**Activity A**: In the listing, take the lines from its first line through the line with "Aug 1, 2025", swap in "herbruikbare" wherever "hersluitbare" appears, and write those lines out again with nothing else changed. Leave the pictures out.
*** Passage shown
EQ, or emotional intelligence quotient

If not IQ, then what sets excellent leaders apart from the rest? It was in the 1970s that EQ (emotional quotient) became the focus of attention in scientific and psychological circles.  EQ became part of an intelligence model consisting of 6+2 elements, created in the early 1980s by Harvard University psychologist Howard Gardner, which has since become one of the best known and most widely used models in business.

Similarly to IQ, EQ is also measured by way of tests, but these focus on emotional, affective skills rather than cognitive ones. Perceiving, managing and positively influencing one’s own as well as others’ emotions play a central role in EQ. Daniel Goleman, an American psychologist, author and researcher on emotional and social intelligence, has identified five elements of emotional intelligence (1995):

  • Self-awareness: the ability to recognize, name and understand our own emotions, as well as our thoughts and actions related to them.
  • Self-regulation: the ability to manage one’s own emotions, to exercise control over them, and to monitor them. By properly controlling our undesirable emotions and impulses, we try to transform them into positive emotions.
******
**Activity B**: According to the passage on emotional intelligence, who created the intelligence model made up of 6+2 elements?
*** Recorded data
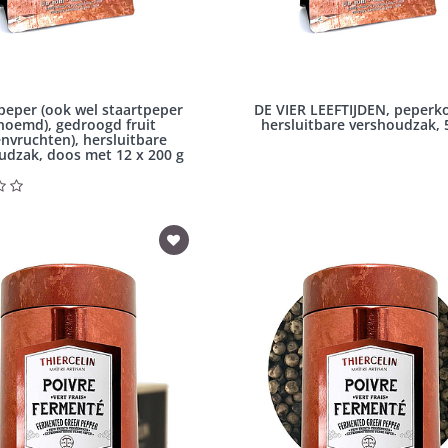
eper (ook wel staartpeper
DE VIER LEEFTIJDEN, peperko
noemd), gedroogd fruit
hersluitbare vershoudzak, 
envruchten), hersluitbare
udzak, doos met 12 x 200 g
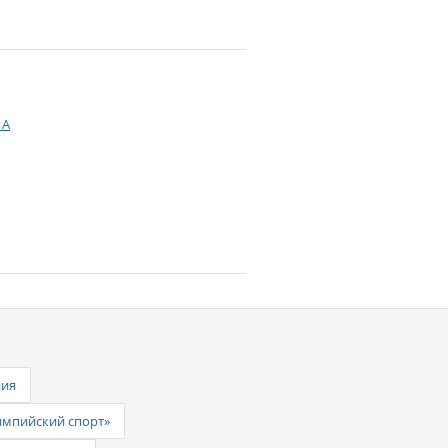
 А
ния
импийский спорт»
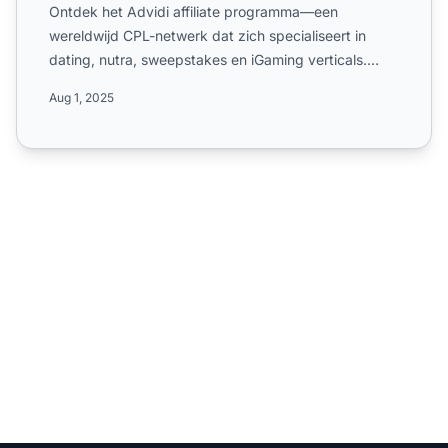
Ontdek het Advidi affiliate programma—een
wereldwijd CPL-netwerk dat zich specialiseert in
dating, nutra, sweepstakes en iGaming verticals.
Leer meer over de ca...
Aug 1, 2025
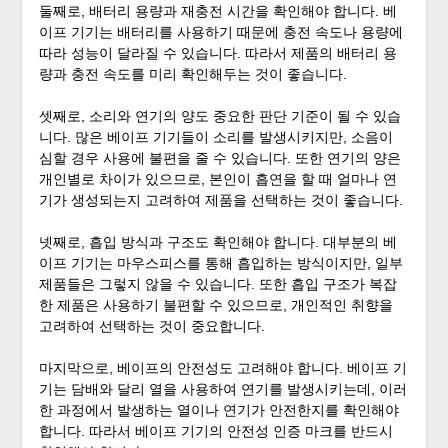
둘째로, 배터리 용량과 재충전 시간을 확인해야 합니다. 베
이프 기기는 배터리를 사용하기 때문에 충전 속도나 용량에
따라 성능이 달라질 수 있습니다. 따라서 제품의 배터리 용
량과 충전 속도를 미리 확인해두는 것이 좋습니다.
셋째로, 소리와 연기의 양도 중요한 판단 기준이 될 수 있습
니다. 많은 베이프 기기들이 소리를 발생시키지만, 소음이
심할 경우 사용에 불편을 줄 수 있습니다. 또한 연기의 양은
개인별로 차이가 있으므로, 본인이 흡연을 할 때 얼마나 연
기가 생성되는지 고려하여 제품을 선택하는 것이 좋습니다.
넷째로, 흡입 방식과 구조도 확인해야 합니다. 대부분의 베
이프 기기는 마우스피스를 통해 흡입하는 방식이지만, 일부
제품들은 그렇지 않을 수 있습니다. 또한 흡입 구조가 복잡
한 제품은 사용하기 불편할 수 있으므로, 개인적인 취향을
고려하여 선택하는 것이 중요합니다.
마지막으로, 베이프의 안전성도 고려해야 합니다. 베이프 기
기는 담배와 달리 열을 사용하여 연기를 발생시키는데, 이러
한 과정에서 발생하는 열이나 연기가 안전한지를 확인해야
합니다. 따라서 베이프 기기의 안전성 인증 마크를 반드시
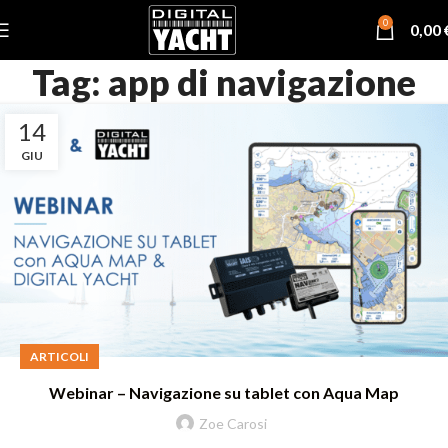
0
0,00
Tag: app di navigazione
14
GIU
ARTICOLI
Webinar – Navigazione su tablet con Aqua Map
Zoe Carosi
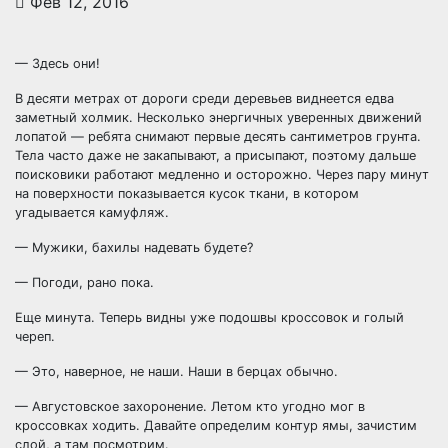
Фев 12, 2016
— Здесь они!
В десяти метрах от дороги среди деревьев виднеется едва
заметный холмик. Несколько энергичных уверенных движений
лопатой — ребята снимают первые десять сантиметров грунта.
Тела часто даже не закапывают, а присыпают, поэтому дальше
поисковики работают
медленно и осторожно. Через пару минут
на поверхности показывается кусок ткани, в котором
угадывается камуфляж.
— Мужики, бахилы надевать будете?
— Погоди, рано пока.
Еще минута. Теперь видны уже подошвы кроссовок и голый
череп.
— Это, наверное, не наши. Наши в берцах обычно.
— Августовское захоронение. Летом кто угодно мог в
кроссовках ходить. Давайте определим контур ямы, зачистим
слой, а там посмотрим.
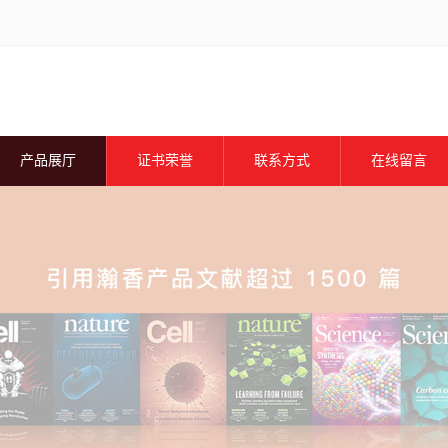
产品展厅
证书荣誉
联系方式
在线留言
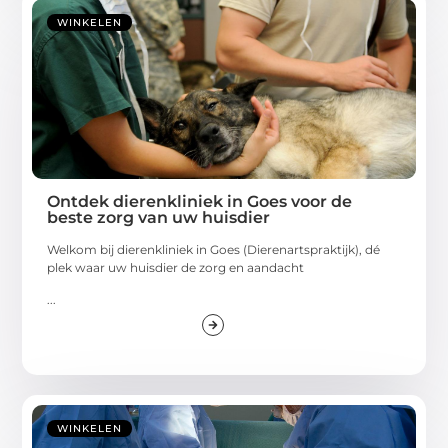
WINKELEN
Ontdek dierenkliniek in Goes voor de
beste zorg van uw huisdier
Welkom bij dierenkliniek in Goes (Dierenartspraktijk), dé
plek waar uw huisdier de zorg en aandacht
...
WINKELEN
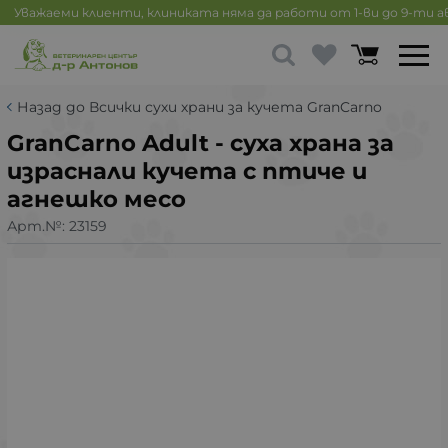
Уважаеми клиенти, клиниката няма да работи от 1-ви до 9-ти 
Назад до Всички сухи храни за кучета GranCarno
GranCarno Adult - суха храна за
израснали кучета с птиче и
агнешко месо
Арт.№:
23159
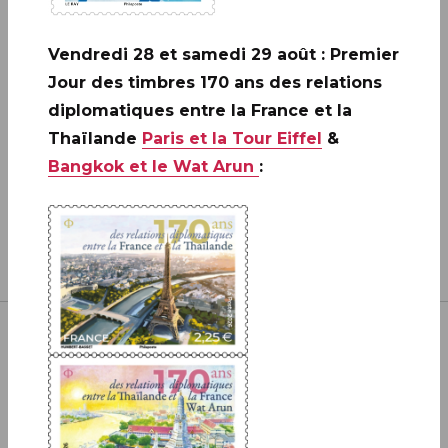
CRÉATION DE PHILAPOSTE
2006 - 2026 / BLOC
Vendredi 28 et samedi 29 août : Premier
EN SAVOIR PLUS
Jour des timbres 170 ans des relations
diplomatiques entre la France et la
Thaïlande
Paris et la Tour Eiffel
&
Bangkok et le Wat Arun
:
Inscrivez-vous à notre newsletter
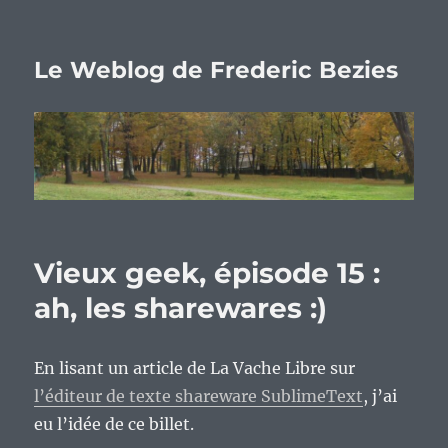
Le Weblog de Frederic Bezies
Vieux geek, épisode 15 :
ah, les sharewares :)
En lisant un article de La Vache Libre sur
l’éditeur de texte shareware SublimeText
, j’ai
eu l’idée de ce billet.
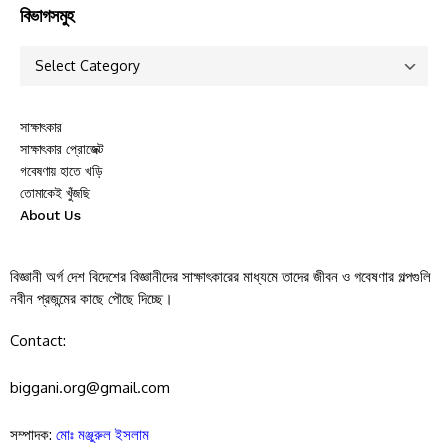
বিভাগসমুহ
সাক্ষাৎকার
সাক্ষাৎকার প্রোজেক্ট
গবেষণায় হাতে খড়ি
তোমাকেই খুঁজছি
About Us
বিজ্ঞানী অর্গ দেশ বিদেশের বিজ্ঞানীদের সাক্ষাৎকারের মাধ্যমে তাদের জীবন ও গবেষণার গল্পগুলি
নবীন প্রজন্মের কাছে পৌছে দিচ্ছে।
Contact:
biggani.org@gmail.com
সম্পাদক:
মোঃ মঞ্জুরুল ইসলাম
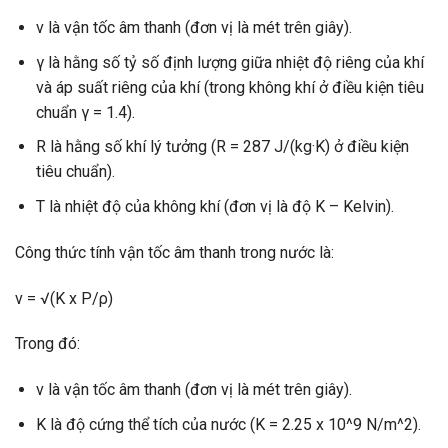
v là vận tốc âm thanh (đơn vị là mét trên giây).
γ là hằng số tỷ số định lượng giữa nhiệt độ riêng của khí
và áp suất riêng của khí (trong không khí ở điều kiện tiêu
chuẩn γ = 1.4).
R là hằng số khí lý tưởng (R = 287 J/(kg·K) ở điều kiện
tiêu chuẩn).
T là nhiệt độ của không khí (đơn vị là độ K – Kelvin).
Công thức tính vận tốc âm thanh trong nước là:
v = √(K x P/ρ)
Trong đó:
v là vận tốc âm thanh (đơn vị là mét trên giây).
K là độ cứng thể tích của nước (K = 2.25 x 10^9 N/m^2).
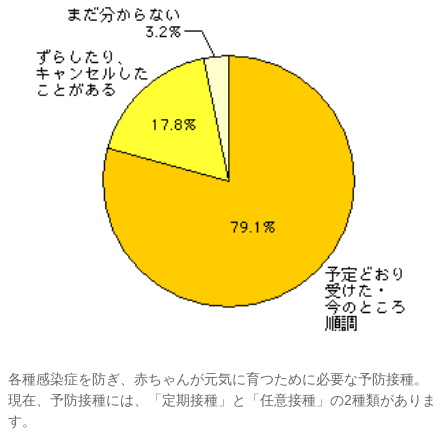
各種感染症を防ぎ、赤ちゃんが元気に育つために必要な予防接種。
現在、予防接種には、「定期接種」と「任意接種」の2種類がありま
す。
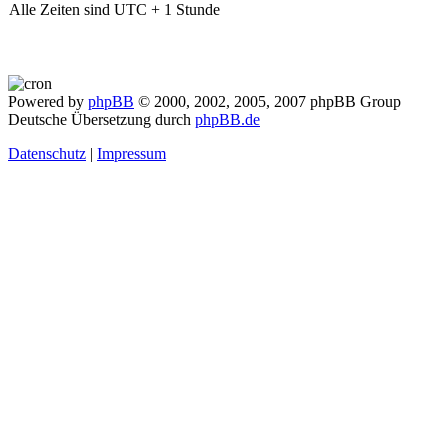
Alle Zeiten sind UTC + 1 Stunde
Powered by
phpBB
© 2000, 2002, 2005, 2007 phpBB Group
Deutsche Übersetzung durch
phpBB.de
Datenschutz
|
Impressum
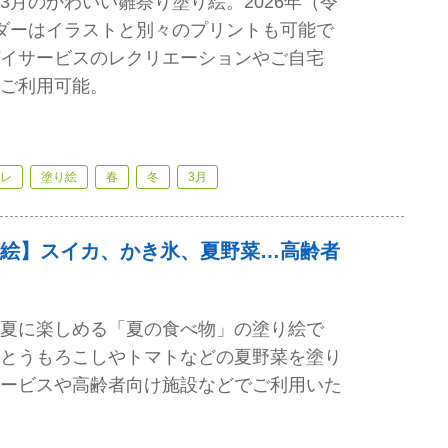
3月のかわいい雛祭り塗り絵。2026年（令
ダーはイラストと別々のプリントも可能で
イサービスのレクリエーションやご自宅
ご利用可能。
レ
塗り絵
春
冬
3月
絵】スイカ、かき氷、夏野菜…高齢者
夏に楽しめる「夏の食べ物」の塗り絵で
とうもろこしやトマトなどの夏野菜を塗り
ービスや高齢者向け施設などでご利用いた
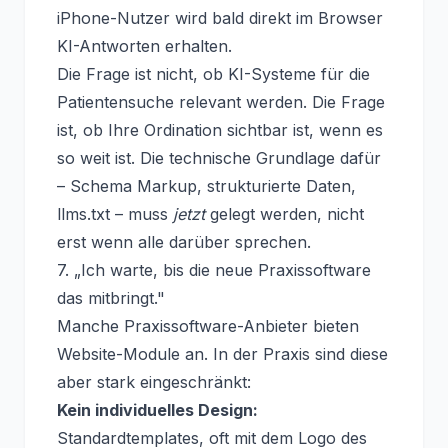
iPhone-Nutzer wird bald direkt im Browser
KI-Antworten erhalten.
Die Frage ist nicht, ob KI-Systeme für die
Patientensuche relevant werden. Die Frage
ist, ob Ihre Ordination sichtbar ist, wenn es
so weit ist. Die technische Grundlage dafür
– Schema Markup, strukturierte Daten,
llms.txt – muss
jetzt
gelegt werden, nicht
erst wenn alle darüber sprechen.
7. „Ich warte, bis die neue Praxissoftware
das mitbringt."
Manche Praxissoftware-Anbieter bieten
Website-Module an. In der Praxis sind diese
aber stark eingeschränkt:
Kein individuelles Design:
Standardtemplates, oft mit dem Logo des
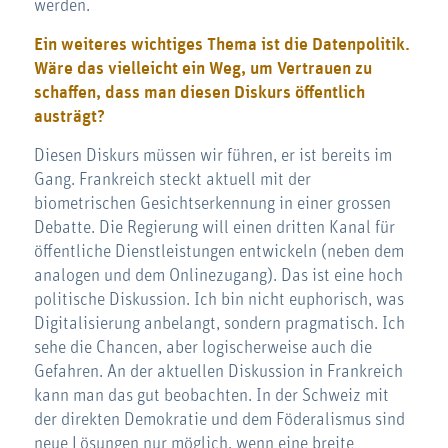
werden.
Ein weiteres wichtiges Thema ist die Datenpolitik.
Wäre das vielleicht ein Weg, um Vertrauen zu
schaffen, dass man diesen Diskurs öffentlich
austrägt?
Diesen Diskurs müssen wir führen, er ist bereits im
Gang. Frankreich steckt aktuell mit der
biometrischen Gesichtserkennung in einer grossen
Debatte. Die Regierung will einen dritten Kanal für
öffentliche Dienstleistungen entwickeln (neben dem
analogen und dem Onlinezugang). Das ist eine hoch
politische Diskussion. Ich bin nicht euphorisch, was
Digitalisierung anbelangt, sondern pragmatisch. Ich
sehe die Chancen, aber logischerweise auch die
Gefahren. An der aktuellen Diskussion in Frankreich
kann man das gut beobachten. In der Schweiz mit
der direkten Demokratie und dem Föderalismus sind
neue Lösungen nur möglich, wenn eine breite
******
**Exercise answer A**:
eper (ook wel staartpeper
DE VIER LEEFTIJDEN, peperko
noemd), gedroogd fruit
herbruikbare vershoudzak, 
envruchten), herbruikbare
udzak, doos met 12 x 200 g
 А
ния
импийский спорт»
Ontdek het Advidi affiliate programma—een
wereldwijd CPL-netwerk dat zich specialiseert in
dating, nutra, sweepstakes en iGaming verticals.
Leer meer over de ca...
Aug 1, 2025

**Exercise answer B**: Howard Gardner, a Harvard University psychologist.